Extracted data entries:

◇ ◇ ◇ ◇ ◇ ◇ ◇

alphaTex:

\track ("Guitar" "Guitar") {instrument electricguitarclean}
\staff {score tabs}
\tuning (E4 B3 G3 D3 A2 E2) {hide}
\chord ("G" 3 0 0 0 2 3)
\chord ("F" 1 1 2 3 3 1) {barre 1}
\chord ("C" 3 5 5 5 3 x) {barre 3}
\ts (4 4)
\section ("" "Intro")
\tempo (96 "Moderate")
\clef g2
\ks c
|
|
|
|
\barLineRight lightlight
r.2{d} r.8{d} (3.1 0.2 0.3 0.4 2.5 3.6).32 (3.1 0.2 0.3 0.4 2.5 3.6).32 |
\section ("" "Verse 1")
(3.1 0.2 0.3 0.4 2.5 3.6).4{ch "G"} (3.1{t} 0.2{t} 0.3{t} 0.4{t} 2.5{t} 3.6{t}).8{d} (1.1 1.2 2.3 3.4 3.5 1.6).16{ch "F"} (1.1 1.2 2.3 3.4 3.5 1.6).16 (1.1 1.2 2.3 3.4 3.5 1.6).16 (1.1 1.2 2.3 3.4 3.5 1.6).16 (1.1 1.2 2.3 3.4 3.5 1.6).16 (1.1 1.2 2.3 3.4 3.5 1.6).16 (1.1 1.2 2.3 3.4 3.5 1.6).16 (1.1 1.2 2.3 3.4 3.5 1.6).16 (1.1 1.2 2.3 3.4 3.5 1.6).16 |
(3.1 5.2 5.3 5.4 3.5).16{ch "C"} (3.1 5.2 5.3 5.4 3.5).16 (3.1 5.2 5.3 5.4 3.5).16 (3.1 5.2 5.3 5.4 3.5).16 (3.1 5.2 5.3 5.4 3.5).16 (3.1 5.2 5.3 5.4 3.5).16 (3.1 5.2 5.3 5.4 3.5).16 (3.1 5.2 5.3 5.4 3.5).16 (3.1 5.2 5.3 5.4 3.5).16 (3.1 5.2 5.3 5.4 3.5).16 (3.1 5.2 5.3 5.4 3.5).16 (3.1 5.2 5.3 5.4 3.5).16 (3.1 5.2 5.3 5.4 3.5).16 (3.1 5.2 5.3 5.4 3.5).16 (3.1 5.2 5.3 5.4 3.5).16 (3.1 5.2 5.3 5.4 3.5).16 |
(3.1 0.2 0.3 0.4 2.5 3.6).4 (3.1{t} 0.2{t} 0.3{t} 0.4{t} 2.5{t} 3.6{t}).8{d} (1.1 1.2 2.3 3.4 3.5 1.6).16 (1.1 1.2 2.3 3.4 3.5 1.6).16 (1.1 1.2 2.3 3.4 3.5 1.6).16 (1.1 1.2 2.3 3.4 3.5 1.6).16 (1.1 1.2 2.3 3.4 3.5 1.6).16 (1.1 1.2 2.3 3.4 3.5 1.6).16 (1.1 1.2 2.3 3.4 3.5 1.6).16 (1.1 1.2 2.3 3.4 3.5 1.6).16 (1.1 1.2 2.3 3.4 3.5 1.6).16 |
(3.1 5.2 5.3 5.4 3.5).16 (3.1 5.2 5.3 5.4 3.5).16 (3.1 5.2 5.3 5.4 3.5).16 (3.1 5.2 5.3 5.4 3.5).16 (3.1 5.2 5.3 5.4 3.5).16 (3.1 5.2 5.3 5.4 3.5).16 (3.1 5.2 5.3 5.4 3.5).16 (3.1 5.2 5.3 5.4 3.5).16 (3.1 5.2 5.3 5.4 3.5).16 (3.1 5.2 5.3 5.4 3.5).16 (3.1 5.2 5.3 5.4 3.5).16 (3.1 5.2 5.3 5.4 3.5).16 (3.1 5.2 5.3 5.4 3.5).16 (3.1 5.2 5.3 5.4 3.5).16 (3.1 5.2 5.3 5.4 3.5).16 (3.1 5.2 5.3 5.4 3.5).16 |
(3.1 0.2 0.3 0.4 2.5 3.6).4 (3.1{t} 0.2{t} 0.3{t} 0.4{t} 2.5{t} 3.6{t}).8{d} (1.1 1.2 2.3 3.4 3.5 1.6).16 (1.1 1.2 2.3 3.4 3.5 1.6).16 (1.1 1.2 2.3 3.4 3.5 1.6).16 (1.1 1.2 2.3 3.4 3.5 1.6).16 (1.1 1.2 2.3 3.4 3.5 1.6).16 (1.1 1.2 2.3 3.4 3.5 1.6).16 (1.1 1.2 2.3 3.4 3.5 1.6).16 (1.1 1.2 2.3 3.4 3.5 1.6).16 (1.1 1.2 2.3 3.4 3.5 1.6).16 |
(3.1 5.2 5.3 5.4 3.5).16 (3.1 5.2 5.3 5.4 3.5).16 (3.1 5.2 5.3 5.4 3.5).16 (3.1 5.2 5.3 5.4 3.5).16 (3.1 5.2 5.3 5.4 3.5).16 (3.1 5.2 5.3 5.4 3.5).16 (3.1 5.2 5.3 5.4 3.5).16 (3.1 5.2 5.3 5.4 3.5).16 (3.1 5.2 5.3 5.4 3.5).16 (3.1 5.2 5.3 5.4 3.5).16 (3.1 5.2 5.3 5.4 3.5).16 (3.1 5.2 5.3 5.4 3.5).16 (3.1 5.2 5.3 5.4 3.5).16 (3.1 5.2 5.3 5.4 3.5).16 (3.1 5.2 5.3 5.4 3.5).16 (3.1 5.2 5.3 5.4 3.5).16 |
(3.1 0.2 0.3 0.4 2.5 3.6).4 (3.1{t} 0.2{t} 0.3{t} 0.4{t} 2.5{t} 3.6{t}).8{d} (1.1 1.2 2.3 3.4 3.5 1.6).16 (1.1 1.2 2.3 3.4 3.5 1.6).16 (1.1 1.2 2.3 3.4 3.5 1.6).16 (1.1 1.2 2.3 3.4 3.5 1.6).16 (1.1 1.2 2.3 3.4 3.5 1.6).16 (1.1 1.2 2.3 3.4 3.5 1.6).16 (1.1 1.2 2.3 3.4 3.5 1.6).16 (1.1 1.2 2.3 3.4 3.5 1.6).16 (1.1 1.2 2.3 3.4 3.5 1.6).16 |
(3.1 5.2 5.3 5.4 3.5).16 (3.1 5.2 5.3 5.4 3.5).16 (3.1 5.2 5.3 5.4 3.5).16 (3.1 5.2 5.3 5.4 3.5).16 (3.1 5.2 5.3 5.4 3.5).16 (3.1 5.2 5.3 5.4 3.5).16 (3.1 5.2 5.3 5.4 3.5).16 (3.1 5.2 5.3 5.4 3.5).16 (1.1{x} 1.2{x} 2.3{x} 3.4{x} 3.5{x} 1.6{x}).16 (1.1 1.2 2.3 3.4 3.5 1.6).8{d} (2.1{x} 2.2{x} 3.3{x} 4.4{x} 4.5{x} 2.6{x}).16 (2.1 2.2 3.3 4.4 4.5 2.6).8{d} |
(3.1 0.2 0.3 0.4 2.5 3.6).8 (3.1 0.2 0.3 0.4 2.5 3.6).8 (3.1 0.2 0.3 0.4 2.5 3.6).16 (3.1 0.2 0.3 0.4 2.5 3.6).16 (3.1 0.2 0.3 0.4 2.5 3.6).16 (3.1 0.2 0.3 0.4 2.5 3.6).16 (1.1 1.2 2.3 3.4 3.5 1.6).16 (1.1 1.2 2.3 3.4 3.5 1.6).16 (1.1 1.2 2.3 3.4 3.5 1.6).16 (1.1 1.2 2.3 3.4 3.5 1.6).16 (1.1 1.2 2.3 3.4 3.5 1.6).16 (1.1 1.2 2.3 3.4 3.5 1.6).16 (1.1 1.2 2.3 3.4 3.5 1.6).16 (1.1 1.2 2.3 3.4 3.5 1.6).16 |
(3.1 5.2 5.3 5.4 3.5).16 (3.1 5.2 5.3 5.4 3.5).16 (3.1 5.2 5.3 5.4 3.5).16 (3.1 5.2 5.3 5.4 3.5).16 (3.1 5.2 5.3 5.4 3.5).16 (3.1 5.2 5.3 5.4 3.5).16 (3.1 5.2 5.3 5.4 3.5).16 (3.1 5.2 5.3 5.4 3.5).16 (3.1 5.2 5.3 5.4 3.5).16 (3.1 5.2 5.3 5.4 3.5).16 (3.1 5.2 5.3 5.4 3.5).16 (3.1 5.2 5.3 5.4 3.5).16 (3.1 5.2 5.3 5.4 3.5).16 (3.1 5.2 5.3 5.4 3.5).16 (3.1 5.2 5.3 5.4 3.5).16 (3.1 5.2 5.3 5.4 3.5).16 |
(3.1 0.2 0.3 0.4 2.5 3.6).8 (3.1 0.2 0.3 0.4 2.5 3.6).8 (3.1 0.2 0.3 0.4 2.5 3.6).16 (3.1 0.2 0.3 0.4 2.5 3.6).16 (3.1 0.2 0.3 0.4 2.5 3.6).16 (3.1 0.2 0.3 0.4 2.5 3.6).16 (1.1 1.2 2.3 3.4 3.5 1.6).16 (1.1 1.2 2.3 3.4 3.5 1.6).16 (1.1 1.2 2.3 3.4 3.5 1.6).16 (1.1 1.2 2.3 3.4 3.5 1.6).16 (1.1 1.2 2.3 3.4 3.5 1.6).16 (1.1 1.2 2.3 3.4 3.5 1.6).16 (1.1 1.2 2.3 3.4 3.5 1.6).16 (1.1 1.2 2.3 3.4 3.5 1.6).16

◇ ◇ ◇ ◇ ◇ ◇ ◇

Count the lines in the data above that contain the string "barre", and reply with that number alone.

2